> **About this exercise**: Using the entries that follow, report how many lines contain the word "Xbox". Only the number is wanted.

(Data for this task begins)

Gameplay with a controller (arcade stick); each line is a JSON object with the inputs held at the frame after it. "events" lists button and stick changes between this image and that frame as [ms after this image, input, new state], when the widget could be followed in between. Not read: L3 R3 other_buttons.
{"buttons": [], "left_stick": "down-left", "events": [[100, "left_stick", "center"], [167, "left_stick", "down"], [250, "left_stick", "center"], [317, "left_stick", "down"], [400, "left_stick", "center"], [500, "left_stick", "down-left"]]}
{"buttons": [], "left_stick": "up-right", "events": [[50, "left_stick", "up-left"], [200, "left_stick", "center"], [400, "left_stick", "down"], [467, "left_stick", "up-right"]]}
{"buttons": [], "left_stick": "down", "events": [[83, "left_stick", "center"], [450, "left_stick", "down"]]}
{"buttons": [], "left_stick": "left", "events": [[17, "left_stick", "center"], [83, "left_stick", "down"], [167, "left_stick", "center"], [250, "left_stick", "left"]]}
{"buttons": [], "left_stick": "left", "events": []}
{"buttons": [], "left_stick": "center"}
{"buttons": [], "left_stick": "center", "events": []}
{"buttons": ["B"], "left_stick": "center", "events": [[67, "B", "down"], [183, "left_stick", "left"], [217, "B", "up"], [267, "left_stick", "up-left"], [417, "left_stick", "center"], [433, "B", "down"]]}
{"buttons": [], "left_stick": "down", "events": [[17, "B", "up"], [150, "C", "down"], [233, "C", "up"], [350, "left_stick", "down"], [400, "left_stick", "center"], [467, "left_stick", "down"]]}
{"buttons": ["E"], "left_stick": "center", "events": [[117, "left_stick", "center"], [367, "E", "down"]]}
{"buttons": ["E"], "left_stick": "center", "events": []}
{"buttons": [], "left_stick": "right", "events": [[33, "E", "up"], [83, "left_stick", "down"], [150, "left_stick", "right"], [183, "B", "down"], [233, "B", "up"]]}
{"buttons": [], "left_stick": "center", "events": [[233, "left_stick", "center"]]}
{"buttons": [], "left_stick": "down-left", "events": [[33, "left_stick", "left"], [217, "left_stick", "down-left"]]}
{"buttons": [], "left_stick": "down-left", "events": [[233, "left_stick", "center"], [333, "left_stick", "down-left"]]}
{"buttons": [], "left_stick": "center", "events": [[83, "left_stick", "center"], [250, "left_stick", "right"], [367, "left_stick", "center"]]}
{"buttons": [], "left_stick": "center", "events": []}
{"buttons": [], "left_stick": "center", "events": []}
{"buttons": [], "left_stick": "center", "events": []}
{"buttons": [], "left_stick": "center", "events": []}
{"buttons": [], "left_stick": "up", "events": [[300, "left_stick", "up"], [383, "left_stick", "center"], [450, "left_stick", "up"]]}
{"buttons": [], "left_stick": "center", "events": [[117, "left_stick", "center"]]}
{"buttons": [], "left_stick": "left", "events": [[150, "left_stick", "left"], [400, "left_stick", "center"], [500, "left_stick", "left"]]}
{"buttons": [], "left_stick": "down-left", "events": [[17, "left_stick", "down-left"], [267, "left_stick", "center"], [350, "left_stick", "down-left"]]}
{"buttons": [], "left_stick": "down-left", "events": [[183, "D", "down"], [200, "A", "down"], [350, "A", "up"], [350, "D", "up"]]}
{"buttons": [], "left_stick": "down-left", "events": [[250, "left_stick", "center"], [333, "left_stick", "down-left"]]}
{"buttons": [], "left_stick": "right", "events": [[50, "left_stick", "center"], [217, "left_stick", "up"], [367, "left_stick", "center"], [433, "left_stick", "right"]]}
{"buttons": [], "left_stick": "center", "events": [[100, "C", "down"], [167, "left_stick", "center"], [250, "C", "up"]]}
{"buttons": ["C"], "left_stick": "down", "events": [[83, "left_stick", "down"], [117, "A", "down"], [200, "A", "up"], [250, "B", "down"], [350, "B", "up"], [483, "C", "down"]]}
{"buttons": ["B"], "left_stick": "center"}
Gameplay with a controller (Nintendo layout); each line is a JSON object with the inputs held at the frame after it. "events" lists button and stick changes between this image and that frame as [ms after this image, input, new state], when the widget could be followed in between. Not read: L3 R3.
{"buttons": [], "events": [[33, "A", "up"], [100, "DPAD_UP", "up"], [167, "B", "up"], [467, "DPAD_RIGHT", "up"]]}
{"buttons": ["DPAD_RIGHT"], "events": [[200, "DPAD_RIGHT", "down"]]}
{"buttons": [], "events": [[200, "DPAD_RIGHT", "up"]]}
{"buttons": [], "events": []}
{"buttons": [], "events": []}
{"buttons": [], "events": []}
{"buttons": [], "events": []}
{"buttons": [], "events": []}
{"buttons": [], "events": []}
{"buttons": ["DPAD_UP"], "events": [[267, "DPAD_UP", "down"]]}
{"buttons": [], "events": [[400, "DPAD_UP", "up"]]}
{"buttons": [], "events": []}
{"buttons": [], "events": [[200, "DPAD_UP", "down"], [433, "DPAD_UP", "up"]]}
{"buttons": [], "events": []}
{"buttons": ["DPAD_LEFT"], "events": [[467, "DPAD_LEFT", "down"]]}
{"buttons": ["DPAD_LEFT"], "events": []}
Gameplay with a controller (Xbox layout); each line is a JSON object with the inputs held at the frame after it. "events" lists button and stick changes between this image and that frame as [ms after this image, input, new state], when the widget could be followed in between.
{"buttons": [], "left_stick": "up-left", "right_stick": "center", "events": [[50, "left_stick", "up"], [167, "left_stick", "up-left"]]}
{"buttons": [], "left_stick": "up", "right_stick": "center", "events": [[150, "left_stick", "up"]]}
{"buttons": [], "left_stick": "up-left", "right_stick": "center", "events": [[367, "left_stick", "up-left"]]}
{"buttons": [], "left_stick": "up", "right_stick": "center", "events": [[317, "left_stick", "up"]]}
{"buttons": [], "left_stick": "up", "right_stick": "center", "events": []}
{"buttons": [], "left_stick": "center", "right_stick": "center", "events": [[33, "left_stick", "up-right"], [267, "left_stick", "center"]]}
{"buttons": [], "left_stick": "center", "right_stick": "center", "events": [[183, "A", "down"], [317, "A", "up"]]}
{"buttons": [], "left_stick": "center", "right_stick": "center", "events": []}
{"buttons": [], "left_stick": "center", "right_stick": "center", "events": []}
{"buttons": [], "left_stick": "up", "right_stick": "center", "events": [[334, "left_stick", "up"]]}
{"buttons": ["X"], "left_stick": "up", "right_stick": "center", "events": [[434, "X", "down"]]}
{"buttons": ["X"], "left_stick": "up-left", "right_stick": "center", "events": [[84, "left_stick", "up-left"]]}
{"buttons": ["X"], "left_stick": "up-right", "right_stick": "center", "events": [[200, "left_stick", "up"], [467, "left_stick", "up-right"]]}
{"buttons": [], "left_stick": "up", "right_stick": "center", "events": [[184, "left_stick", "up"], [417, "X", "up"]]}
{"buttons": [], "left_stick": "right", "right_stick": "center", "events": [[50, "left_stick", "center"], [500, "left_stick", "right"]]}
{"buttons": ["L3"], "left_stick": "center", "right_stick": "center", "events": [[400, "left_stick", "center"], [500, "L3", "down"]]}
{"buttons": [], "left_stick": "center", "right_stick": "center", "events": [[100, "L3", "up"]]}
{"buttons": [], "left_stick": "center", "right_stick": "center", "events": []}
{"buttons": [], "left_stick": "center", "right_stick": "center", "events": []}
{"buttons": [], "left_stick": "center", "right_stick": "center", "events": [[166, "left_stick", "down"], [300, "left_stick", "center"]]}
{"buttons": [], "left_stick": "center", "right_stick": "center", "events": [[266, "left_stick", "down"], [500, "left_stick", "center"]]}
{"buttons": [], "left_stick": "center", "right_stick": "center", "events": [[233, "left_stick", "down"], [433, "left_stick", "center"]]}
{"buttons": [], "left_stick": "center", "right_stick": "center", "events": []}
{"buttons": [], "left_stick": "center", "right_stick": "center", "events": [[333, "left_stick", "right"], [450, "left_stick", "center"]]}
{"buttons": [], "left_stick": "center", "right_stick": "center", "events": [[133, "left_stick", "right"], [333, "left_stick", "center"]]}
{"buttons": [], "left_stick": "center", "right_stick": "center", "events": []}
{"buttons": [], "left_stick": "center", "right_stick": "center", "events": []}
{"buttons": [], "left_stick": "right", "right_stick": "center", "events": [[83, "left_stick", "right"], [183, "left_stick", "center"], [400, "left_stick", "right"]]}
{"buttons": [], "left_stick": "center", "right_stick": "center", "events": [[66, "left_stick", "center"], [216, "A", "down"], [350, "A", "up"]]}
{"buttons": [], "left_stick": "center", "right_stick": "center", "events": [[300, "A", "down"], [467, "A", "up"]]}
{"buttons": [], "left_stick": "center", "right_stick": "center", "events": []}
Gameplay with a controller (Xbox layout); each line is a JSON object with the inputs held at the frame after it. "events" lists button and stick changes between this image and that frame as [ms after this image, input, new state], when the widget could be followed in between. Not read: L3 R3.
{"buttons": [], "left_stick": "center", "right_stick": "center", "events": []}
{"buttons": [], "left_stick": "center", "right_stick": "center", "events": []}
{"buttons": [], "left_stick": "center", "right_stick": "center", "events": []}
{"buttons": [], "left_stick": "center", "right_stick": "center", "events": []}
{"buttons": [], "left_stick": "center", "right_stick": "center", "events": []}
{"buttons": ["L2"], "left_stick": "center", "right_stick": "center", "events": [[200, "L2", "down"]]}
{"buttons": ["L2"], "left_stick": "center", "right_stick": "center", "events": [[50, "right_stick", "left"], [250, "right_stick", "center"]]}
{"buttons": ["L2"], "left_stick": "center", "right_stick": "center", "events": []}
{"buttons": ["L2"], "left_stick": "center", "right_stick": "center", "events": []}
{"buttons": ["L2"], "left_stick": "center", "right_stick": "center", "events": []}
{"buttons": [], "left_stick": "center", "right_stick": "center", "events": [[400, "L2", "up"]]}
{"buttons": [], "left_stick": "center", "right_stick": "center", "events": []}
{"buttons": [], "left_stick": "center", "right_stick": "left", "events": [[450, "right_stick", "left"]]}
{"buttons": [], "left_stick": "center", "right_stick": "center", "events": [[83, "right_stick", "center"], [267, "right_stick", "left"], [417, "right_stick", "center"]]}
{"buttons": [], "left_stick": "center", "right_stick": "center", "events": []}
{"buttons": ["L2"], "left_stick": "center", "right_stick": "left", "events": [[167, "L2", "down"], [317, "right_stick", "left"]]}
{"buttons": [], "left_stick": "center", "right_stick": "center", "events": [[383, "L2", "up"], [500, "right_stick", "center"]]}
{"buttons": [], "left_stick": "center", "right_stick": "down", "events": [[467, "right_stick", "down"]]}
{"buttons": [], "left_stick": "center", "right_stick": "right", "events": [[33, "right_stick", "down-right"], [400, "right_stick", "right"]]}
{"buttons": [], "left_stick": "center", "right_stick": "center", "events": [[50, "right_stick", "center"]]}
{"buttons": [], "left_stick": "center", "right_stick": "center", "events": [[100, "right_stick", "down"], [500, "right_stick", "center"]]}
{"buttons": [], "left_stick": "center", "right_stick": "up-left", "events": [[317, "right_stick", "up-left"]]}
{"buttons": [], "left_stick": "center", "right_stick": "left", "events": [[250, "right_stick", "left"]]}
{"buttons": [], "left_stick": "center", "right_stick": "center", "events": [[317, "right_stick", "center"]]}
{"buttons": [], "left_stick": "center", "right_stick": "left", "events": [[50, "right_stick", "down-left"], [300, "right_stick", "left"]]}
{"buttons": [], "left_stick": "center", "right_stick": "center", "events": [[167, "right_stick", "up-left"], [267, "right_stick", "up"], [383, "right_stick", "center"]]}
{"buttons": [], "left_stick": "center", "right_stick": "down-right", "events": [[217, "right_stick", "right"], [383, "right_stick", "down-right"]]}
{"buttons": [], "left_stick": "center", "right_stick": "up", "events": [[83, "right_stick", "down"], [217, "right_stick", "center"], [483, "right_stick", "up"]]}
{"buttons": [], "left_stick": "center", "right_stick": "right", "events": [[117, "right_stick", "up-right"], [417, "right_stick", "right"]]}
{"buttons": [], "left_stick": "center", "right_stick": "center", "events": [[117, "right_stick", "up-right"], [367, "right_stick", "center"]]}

(Data for this task ends)

> **Reply to the exercise**: 2